▶ **ASSIGNED TASK**
Wherever a picture appears, skip it and retype the rest of the data exactly.
• • • •
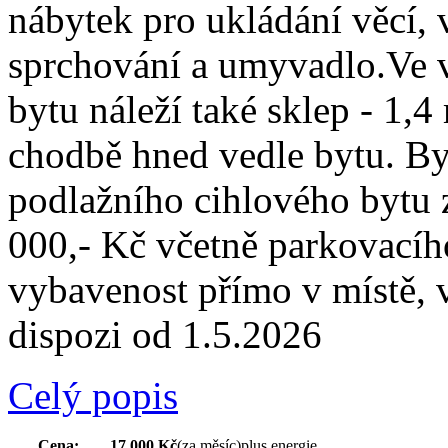
nábytek pro ukládání věcí,
sprchování a umyvadlo.Ve v
bytu náleží také sklep - 1,4
chodbě hned vedle bytu. Byt
podlažního cihlového bytu 
000,- Kč včetně parkovacíh
vybavenost přímo v místě, 
dispozi od 1.5.2026
Celý popis
Cena:
17.000 Kč
(za měsíc)
plus energie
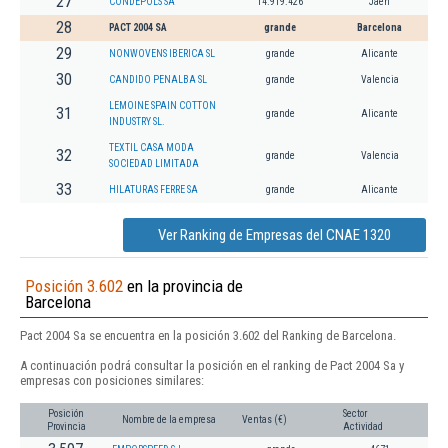
27
CONDEPOLS SA
14.919.426
Jaén
28
PACT 2004 SA
grande
Barcelona
29
NONWOVENS IBERICA SL
grande
Alicante
30
CANDIDO PENALBA SL
grande
Valencia
LEMOINE SPAIN COTTON
31
grande
Alicante
INDUSTRY SL.
TEXTIL CASA MODA
32
grande
Valencia
SOCIEDAD LIMITADA
33
HILATURAS FERRE SA
grande
Alicante
Ver Ranking de Empresas del CNAE 1320
Posición 3.602
en la provincia de
Barcelona
Pact 2004 Sa se encuentra en la posición 3.602 del Ranking de Barcelona.
A continuación podrá consultar la posición en el ranking de Pact 2004 Sa y
empresas con posiciones similares:
Posición
Sector
Nombre de la empresa
Ventas (€)
Provincia
Actividad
• • • •
▶ **RESULT FOR THIS TASK**
nábytek pro ukládání věcí,
sprchování a umyvadlo.Ve v
bytu náleží také sklep - 1,4
chodbě hned vedle bytu. Byt
podlažního cihlového bytu 
000,- Kč včetně parkovacíh
vybavenost přímo v místě, 
dispozi od 1.5.2026
Celý popis
Cena:
17.000 Kč
(za měsíc)
plus energie
27
CONDEPOLS SA
14.919.426
Jaén
28
PACT 2004 SA
grande
Barcelona
29
NONWOVENS IBERICA SL
grande
Alicante
30
CANDIDO PENALBA SL
grande
Valencia
LEMOINE SPAIN COTTON
31
grande
Alicante
INDUSTRY SL.
TEXTIL CASA MODA
32
grande
Valencia
SOCIEDAD LIMITADA
33
HILATURAS FERRE SA
grande
Alicante
Ver Ranking de Empresas del CNAE 1320
Posición 3.602
en la provincia de
Barcelona
Pact 2004 Sa se encuentra en la posición 3.602 del Ranking de Barcelona.
A continuación podrá consultar la posición en el ranking de Pact 2004 Sa y
empresas con posiciones similares:
Posición
Sector
Nombre de la empresa
Ventas (€)
Provincia
Actividad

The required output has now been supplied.